On November 22, 2002 at 06:15:51, Sune Fischer wrote:

>On November 22, 2002 at 06:07:36, Uri Blass wrote:
>
>>On November 22, 2002 at 05:07:41, Sune Fischer wrote:
>>
>>>On November 22, 2002 at 01:24:44, Robert Hyatt wrote:
>>>
>>>>On November 21, 2002 at 23:10:06, Edward Seid wrote:
>>>>
>>>>>On November 21, 2002 at 22:32:21, ERIQ wrote:
>>>>>
>>>>>>Just got an opening book for Phalanx but no opening book for crafty. played a
>>>>>>game just to see. Maybe I should set the resign alittle lower for crafty
>>>>>
>>>>>The problem with Crafty is that if it's playing another computer, it won't
>>>>>resign.  I'm not sure what's the logic behind that design.  So in my WB 90 30
>>>>>Ladder, I end up waiting and waiting for Crafty to get mated in hopeless
>>>>>positions.  Perhaps Dr. Hyatt can enlighten us... why not make resigning against
>>>>>other computers an option with Crafty?
>>>>
>>>>
>>>>The issue is this.  The other night I watched Crafty vs a commercial program,
>>>>crafty ended up with a lone king, the other program had a king rook and pawn.
>>>>It obviously had the krpk table, but apparently not the kqrk table.  It advanced
>>>>the pawn to the 7th and then moved idly around until the game ended in a 50 move
>>>>draw.  All the while crafty's eval was at something like -Mat09 or something...
>>>>
>>>>The moral?  Don't resign against a computer, you never know _what_ will
>>>>happen...
>>>
>>>Same with humans, you never know when they blunder.
>>>
>>>>That is why I don't resign when playing a machine.
>>>
>>>I think that is a bad idea if it is a feature the users would like.
>>>There are a lot of people doing these automated computers tournaments, and
>>>engines not resigning is a real waste of time.
>>>
>>>It is true that occasionally a point will flip here and there because of some
>>>bug, but Crafty is at a level where most of these silly bugs should been have
>>>eliminated long ago. Spending a lot of time hoping for a bug in the opponent is
>>>pretty lame.
>>>
>>>Besides if you don't resign, why should any body else resign?

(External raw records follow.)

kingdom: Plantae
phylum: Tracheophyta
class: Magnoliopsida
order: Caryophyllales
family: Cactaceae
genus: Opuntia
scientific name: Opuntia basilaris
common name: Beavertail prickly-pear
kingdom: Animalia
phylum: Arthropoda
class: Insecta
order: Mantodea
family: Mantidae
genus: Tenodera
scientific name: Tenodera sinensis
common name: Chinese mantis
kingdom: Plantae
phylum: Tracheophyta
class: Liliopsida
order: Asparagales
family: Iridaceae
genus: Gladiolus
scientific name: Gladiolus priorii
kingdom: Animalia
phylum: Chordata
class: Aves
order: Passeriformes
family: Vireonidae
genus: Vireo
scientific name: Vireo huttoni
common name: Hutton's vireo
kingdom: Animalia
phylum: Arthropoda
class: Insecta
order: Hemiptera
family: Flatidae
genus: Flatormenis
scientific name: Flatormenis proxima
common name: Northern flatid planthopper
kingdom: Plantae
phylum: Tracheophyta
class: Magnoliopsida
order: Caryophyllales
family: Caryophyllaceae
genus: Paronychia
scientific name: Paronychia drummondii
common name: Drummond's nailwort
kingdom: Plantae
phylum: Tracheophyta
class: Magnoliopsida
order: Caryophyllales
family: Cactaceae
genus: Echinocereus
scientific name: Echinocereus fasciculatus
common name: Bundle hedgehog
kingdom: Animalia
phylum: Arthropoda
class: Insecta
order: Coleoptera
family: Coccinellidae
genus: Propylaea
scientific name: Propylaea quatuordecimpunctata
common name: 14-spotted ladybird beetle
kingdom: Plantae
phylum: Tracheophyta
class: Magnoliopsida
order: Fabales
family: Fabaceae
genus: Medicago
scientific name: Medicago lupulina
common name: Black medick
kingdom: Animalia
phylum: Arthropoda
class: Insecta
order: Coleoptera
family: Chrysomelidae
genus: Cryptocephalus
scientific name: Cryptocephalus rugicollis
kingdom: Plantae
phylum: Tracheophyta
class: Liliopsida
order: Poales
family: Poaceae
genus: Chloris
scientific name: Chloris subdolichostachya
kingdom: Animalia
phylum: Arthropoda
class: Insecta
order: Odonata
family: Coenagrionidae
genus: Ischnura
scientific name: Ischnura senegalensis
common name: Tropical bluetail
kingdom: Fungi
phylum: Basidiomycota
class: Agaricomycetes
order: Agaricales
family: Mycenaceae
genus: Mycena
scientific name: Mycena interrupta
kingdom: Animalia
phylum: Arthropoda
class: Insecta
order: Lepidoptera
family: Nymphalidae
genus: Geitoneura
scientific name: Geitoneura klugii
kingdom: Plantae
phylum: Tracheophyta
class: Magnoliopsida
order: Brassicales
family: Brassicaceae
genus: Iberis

It will all be one
>>>big waste of time, much better to get on with the next game....
>>>
>>>I guess people should keep a history of what programs refuse to resign, and then
>>>never resign against them either, to give them a taste of their own medicin.
>>>
>>>-S.
>>
>>If the target is to save time for operators then I see no reason to prefer to
>>resign and not to adjudicate.
>
>Because then it won't be automated.
>You can always check if an engine resigned in a win/drawn position and inform
>the author he has a problem.

I think that you also can check if an engine resign for the opponent if the
engine does not hide that fact and write in the pgn something like
movei adjudicates 0:1

I think that engines that resign should use their name and not something like
white resign so even if they resign for the opponent it may be possible to see
it directly from the pgn.

>
>I always play 50 blitz matches, then look at the score. You play in the same
>time 2-3 standard games, which is much easier to adjucate.
>
>>I plan to add to movei an option to adjudicate games based on evaluation but I
>>see no reason why to adjudicate it only against itself.
>
>I see no reason to adjucate at all :)

I see
You can save time in matches against engines that do not resign.
After they get the result command they are forced to start a new game.